* [Extract]:
· · · ·

Malibu Rising by Taylor Jenkins Reid
4.5
emotional hopeful reflective medium-paced
Plot or Character Driven: Character
Strong character development: Complicated
Loveable characters: Yes
Diverse cast of characters: Complicated
Flaws of characters a main focus: Yes

I received this book from the publishers via Netgalley in exchange for an honest review.

Everyone knows the Rivas - they were broke and gorgeous, and now they're rich, famous and gorgeous. And on the night of the famous Riva summer party in 1983, things are going to get wild - people will get high, drunk and completely messed up, long lost fathers will walk back into their children's lives, and hearts will be broken and repaired. It will be a night of reckoning, especially for the Rivas.

I loved this - and it was no surprise as I feel like Taylor Jenkins Reid has really honed her writing craft over the past few books, and she has found the type of story and characters she loves to present to the world, and she does it so damn well.

This book is not about the children of a famous musician. Well, it is and it isn't - it's about a family who happen to be biologically connected to someone too selfish to parent and instead, turn to one another to love and support. This book is so full of emotion from love and lust, to longing and heartbreak as well as the suffering you put yourself because of your love for others. All of the Riva children were special in their own way, and while the main focus seemed to be on Nina, I loved getting time with all of them - and would actually love more time with them as well if there were ever any spin-off books about Kit or even Casey.

· · · ·

* [Source information]:
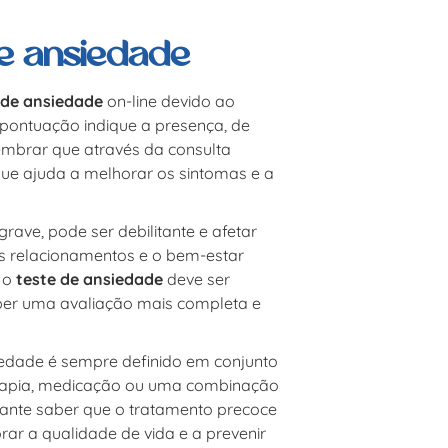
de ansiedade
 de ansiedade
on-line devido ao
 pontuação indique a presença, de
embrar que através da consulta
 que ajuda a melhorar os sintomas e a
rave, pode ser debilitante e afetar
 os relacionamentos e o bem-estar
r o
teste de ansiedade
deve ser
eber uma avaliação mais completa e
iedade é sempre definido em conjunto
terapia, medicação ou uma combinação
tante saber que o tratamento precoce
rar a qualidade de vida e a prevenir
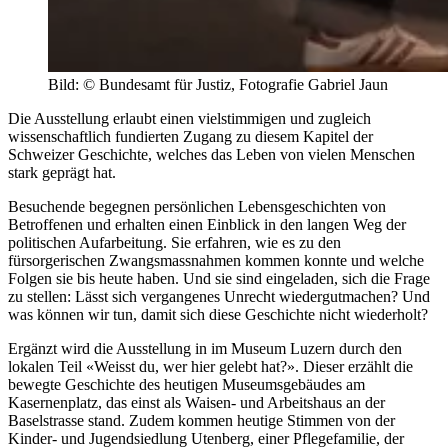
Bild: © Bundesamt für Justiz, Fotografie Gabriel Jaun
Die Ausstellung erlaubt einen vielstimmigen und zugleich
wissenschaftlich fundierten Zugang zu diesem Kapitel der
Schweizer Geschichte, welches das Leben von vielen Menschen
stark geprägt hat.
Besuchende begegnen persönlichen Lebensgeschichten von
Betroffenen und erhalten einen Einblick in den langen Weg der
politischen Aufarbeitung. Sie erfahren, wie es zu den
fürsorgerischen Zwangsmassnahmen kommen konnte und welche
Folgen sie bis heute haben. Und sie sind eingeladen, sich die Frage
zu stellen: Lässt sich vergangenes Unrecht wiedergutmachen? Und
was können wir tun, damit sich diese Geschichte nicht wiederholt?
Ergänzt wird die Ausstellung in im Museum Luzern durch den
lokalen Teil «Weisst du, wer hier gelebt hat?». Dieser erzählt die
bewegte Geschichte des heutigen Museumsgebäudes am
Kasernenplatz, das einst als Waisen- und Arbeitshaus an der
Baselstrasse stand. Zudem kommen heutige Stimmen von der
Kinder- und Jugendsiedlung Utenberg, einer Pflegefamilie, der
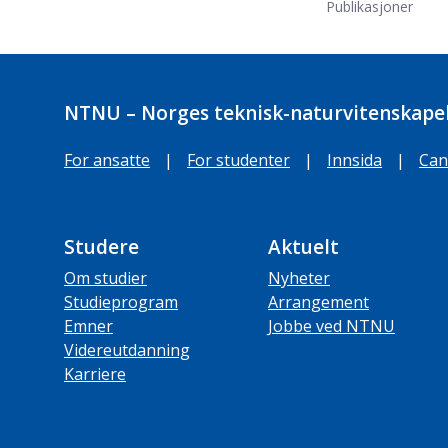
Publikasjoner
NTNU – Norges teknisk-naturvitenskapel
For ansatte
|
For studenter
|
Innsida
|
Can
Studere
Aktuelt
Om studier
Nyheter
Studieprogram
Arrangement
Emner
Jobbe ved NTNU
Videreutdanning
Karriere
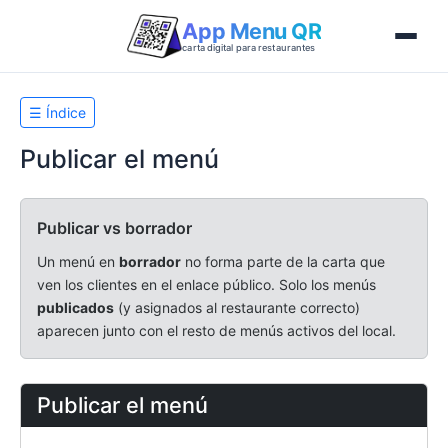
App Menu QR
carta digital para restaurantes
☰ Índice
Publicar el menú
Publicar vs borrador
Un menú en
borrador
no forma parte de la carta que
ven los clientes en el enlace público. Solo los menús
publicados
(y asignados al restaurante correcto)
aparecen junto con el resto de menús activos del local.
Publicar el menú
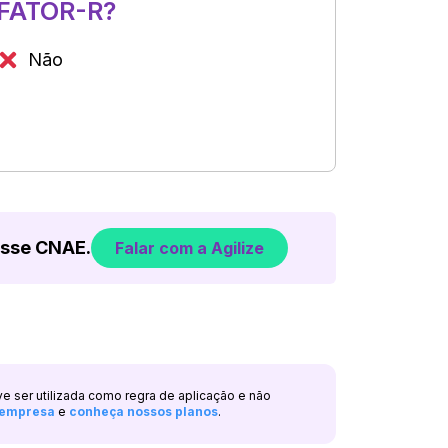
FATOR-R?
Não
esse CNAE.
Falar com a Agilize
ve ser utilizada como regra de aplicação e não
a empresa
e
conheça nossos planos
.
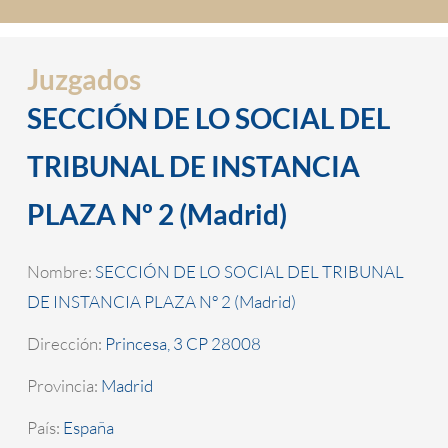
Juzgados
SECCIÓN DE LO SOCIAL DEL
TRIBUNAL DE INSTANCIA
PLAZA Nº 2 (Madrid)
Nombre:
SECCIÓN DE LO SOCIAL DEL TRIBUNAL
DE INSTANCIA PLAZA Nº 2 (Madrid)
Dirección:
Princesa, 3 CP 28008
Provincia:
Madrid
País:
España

· · · ·

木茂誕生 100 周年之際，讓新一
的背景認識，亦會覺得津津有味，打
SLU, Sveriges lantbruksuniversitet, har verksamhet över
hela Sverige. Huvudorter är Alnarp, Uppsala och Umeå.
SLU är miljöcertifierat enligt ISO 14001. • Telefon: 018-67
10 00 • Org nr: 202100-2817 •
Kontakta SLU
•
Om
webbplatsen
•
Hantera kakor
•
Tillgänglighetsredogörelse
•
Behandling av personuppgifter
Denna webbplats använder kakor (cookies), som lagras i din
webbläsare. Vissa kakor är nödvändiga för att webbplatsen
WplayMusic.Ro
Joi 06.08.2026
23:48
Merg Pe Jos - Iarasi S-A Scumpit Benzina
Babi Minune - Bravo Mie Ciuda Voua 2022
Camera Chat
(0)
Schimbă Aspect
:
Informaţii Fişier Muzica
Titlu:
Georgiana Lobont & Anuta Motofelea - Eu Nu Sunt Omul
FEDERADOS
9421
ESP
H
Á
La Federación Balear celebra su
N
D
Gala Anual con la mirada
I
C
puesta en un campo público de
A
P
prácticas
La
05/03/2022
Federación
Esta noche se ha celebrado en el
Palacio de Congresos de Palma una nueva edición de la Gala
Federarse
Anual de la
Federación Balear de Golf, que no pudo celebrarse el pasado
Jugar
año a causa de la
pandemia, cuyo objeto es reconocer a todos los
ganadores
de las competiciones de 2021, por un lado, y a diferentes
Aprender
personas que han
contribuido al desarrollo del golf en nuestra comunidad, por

· · · ·

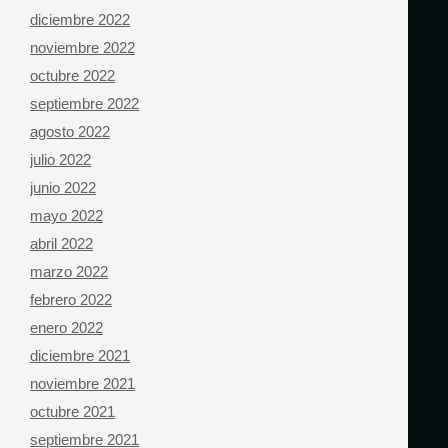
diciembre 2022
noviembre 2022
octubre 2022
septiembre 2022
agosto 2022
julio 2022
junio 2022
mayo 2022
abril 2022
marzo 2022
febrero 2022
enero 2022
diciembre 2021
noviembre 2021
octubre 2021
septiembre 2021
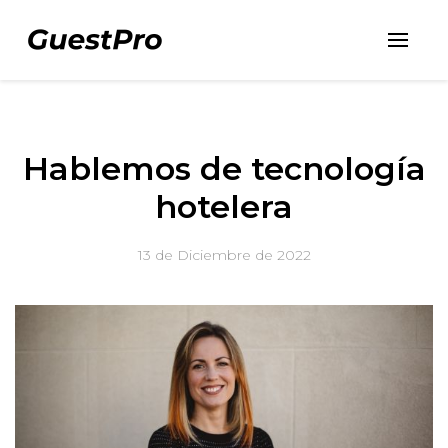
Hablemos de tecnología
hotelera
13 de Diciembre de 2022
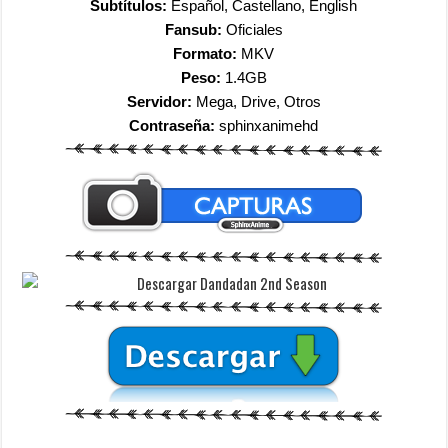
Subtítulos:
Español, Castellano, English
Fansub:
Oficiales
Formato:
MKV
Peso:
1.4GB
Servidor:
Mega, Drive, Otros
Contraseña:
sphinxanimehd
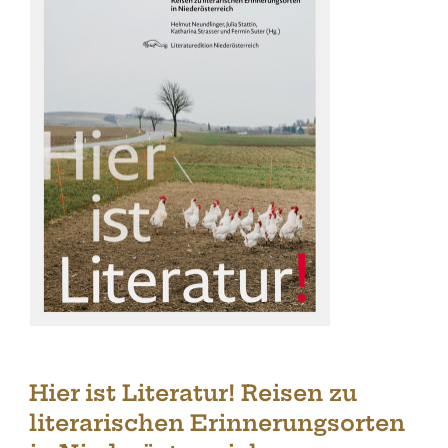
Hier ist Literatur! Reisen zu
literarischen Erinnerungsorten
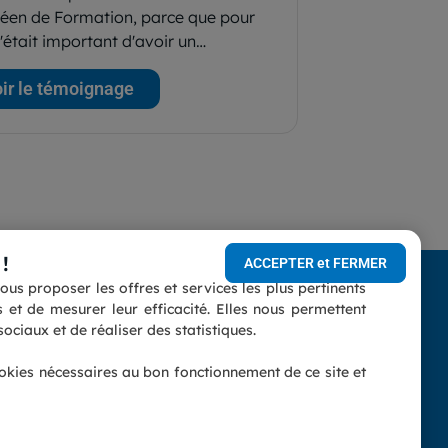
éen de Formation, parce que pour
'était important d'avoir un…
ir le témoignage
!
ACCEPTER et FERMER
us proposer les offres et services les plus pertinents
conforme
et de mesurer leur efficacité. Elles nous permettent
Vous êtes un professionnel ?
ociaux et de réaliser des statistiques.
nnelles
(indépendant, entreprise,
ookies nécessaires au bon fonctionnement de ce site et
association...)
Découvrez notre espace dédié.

· · · ·

* [Questions to answer]:
1: From the Malibu Rising review, write out the passage from "I received this" up to and including "so damn well.".
2: Answer from the Malibu Rising review:
(a) In what year is the Riva summer party held?
(b) How did the reviewer receive the book?
(c) Which of the Riva children seemed to be the main focus?
3: Carry on the Malibu Rising review after its final sentence.

* [Answers to the problems]:
1:
I received this book from the publishers via Netgalley in exchange for an honest review.

Everyone knows the Rivas - they were broke and gorgeous, and now they're rich, famous and gorgeous. And on the night of the famous Riva summer party in 1983, things are going to get wild - people will get high, drunk and completely messed up, long lost fathers will walk back into their children's lives, and hearts will be broken and repaired. It will be a night of reckoning, especially for the Rivas.

I loved this - and it was no surprise as I feel like Taylor Jenkins Reid has really honed her writing craft over the past few books, and she has found the type of story and characters she loves to present to the world, and she does it so damn well.

2:
(a) 1983
(b) From the publishers via Netgalley, in exchange for an honest review
(c) Nina

3:
You don't have to read other Taylor Jenkins Reid's books to read this one but there were some fantastic easter eggs that let you know the Rivas existed in the same world as Evelyn Hugo which is just something I LOVE when authors too. It feels exciting, and like you're a part of something cool and secret.

Taylor Jenkins Reid also has an ability like no other to create characters who are beautiful and flawed but so big and bright, they feel very real and when you stop reading the book, you almost go through a grieving process when you realise you can't go to the store and buy a Mick Riva album or google Nina Riva's modelling shoots to see if she was that beautiful. It's just a talent to not only create amazing characters on paper but to do it in a way that they become living, breathing entities in a reader's head - that they sit in front of them on the couch, or on the edge of the bed and narrate their own story.

I felt like I was floating in the surf on a Malibu beach, the sun beaming down on me and the salty taste of the sea on my lips when I was reading this, and I absolutely fell into the pages and swam into the words the second I started reading it and I just could not put it down.